Seharusnya, lanjut Milda, yang menjadi pemikiran hukum para capres adalah bagaimana mendorong agar kinerja kepolisian dan kejaksaan dapat bekerja secara professional, kredibel, transparan dan akuntabel dalam pemberantasan korupsi. Kemudian mengalokasikan anggaran penyidikan perkara dan kesejahteran penyidik di kepolisian dan kejaksaan yang harus sama dengan anggaran yang  diberikan kepada KPK.

Menurut Milda, saat ini ditengarai telah tumbuh despotisme baru menggabungkan teknologi, media, hukum serta pendekatan keamanan.

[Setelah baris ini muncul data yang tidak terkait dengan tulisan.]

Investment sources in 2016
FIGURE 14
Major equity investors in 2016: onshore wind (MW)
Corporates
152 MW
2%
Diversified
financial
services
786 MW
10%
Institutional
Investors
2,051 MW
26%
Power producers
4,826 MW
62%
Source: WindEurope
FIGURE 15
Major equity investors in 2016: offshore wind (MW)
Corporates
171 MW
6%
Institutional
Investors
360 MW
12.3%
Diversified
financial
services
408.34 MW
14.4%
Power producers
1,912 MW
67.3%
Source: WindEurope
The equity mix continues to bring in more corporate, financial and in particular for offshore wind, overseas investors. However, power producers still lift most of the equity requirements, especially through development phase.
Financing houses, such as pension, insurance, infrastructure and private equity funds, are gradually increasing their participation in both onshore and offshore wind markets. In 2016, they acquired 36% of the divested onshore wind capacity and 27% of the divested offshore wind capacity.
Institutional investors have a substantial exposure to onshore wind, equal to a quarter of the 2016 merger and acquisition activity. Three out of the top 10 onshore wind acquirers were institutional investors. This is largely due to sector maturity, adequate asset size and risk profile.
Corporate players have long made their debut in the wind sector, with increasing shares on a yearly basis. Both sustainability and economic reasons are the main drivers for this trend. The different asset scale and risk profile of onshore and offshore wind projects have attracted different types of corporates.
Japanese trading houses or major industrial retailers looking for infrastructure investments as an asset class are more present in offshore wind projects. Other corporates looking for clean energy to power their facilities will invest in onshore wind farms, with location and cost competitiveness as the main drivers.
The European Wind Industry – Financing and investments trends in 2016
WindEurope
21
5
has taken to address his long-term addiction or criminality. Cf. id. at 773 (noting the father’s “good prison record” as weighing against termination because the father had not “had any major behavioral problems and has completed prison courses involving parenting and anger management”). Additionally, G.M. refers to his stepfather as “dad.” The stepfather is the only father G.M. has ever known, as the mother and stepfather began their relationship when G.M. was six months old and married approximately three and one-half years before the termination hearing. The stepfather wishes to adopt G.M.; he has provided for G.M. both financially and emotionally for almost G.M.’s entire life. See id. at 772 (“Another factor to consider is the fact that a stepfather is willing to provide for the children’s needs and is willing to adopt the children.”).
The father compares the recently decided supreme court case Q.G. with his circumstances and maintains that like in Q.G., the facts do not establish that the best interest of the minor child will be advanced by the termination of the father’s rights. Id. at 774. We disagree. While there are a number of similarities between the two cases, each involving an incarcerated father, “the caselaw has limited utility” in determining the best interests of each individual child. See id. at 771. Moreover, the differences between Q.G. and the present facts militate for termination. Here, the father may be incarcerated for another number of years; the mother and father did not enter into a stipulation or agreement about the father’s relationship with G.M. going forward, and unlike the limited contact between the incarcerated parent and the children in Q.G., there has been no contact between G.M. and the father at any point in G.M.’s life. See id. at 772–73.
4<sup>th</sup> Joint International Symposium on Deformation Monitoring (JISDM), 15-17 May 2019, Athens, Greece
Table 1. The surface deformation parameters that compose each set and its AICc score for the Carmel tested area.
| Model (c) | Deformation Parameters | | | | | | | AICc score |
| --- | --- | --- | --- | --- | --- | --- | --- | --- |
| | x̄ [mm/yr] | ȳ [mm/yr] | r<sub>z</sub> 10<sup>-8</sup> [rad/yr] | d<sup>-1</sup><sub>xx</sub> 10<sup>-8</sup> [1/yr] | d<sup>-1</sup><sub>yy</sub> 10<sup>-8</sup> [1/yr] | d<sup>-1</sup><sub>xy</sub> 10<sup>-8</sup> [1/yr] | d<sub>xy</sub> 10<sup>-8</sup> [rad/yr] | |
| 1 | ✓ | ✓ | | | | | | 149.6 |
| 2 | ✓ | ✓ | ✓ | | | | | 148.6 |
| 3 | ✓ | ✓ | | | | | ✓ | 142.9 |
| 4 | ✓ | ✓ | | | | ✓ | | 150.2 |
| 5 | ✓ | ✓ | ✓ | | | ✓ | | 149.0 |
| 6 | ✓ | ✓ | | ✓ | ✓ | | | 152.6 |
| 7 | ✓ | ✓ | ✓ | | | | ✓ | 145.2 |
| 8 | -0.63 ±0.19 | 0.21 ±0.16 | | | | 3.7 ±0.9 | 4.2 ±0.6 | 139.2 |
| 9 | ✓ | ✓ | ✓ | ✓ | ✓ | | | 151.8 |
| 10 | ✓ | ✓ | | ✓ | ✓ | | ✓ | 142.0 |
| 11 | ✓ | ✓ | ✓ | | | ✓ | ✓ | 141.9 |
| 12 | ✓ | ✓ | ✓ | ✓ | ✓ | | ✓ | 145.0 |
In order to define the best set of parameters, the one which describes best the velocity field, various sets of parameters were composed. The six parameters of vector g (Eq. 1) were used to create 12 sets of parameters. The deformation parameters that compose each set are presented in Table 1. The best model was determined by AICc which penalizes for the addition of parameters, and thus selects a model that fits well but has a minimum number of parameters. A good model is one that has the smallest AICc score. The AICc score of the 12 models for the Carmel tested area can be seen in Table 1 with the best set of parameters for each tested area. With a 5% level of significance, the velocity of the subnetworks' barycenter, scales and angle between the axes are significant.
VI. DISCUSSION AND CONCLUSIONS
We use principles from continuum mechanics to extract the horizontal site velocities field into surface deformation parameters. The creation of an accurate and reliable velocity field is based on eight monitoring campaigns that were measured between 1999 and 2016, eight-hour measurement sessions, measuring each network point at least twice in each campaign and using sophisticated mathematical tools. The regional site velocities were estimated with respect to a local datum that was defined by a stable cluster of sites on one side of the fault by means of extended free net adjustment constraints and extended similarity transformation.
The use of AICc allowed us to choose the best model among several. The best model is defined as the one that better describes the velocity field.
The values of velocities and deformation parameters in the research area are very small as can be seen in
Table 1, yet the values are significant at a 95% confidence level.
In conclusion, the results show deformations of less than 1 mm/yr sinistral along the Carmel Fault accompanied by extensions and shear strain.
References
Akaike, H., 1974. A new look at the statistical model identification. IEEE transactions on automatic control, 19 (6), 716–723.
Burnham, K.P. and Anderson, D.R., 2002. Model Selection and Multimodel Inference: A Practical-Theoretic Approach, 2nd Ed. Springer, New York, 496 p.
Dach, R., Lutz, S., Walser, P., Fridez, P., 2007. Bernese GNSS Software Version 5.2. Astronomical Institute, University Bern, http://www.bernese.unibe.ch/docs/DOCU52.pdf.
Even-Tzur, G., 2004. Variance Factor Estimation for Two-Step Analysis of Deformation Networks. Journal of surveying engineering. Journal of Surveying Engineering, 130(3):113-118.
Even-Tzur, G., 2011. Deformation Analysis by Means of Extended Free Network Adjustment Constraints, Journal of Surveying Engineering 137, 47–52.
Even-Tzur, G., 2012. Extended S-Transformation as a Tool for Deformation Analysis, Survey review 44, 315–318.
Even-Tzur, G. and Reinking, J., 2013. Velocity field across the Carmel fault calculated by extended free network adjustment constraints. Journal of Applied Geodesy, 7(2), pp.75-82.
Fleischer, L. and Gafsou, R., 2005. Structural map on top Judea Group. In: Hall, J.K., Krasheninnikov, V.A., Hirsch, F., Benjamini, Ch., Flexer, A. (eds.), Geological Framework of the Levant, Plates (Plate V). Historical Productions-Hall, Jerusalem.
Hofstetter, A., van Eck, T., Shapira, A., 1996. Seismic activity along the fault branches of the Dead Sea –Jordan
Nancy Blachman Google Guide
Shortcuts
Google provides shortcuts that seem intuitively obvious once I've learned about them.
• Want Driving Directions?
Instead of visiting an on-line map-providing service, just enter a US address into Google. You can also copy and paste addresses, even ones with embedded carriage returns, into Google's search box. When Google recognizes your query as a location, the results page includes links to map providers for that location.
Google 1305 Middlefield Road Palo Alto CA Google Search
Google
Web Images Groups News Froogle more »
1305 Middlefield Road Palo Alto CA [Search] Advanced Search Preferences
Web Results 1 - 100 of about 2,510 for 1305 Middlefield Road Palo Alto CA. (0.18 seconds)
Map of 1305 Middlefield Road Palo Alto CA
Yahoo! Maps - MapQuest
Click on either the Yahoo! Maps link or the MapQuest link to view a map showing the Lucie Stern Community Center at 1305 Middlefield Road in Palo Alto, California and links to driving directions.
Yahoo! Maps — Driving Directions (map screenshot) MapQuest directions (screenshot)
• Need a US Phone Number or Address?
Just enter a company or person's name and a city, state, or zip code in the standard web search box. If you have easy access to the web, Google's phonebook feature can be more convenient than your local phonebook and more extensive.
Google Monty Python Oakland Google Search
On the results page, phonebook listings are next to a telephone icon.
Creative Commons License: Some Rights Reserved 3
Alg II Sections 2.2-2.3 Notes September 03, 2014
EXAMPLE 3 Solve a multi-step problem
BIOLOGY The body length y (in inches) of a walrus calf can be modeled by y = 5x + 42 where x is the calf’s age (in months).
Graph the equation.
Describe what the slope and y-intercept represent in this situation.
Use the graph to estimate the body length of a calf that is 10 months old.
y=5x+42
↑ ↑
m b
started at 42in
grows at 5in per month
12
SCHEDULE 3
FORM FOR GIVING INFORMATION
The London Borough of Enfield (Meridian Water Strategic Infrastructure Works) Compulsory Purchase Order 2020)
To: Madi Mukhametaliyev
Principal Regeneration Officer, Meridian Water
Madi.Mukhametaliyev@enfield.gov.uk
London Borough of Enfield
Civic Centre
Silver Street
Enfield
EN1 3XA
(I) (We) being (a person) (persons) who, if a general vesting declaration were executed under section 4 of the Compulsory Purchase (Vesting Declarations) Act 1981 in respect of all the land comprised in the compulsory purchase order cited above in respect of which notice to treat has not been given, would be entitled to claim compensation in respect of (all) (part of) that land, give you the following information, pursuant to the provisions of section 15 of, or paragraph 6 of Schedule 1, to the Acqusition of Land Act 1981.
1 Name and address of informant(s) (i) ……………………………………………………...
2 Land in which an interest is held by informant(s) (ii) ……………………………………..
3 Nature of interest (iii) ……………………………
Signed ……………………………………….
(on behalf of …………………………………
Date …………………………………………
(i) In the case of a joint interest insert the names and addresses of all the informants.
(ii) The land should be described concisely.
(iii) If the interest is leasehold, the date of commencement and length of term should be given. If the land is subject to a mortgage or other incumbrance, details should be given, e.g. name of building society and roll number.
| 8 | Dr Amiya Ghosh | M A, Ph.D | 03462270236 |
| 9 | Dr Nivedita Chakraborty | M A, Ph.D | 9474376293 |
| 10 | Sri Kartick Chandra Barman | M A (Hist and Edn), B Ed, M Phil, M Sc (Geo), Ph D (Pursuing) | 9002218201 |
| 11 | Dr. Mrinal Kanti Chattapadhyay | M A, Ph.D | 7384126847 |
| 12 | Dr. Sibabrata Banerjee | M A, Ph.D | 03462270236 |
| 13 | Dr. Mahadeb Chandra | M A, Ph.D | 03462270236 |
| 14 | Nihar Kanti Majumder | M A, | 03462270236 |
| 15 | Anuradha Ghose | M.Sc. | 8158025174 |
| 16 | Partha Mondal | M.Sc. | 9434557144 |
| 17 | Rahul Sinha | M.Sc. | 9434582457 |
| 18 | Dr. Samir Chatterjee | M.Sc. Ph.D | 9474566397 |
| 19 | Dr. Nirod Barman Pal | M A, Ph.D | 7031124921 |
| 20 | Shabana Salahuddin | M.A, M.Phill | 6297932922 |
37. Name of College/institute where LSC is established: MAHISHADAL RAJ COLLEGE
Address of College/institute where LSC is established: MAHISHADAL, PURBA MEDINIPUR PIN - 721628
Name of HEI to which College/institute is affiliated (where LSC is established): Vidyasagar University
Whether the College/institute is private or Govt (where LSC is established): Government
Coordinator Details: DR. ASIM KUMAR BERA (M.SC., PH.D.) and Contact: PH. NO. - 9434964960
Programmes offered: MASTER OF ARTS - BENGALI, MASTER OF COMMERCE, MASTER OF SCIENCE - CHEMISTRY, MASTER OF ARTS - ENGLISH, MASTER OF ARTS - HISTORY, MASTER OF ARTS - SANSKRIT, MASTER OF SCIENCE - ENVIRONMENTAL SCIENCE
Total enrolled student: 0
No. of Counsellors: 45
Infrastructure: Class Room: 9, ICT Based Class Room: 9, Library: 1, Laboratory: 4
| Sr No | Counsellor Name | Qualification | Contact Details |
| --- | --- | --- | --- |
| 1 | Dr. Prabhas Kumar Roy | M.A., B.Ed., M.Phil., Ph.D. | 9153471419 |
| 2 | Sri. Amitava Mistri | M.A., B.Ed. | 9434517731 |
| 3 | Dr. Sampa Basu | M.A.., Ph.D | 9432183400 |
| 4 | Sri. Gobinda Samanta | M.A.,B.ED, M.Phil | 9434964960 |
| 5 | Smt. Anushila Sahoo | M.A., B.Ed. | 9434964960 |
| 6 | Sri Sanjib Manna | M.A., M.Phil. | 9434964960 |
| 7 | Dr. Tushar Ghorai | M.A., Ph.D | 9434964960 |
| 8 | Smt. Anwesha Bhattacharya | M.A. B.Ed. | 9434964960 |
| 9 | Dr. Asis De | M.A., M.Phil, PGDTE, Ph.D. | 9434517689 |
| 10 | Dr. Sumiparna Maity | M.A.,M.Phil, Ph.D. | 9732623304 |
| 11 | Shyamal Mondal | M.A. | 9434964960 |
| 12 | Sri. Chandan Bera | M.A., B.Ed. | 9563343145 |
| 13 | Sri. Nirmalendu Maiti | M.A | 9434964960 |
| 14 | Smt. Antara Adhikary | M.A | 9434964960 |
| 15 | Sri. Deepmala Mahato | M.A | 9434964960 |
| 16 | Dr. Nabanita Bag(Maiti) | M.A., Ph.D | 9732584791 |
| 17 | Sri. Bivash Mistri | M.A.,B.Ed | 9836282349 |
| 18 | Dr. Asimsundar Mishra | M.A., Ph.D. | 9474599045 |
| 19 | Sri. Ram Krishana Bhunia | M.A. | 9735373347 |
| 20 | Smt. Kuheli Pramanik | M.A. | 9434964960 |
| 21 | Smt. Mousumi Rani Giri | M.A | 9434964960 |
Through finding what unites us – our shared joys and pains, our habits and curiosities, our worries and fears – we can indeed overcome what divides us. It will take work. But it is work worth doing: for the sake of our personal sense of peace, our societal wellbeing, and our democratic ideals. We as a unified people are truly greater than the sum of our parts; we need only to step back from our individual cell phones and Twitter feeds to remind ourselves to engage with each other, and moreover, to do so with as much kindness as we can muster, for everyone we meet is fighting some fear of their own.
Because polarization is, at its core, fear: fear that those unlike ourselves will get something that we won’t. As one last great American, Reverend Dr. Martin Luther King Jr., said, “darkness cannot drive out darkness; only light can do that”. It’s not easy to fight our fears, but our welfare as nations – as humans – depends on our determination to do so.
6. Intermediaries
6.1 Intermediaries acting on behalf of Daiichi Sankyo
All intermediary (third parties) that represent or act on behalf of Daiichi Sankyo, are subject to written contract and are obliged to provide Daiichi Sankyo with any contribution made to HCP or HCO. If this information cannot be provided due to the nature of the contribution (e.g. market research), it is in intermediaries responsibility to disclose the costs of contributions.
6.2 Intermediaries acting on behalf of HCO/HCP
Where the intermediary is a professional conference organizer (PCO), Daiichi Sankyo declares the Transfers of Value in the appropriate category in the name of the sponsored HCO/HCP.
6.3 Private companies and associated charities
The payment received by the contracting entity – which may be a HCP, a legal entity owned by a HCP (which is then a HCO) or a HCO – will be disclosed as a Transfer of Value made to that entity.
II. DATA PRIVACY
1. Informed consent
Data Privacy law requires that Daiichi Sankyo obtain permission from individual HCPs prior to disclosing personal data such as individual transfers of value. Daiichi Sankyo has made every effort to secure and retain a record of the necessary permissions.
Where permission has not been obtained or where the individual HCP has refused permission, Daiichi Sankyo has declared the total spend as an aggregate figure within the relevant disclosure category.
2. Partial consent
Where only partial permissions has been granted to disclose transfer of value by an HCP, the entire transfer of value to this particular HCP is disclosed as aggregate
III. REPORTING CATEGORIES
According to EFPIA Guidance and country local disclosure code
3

Potensi ancaman demokrasi khususnya terkait pelanggaran terhadap kebebasan dasar (civil liberties).

“Alih-alih mengejar supremasi hukum, pemerintah melegitimasi tindakannya melalui pembentukan atau perubahan hukum,” ujarnya.

Revisi UU KPK menjadi UU No 19 Tahun 2019 yang meletakkan KPK di bawah rumpun eksekutif adalah salah satu contohnya. Pengesahaan UU KPK hanya dilakukan dalam waktu kurang lebih 14 hari.

“DPR menggelar rapat paripurna yang hanya dihadiri oleh 70 orang anggota DPR dan menghasilkan pengesahan UU No 19 Tahun 2019,” katanya.

Sementara, Asriana Issa Sofia mengatakan, pendekatan ketiga capres terkait penindakan korupsi dan masa depan KPK berpusat pada penegakan hukum yang tidak tebang pilih kasus, dan kedua, menargetkan pada pengesahan RUU pengembalian asset.

“Ketiga capres juga menginginkan penguatan kembali KPK dengan merevisi UU KPK dan pemulihan independensi KPK, memperkuat sinergitas KPK, Polri, Kejaksaan, memperkuat integritas pegawai dan kepemimpinan KPK dengan memperketat seleksi dan melibatkan partisipasi publik, penegakan dan proses hukum, sebagai pemulihan reputasi KPK,” ujarnya.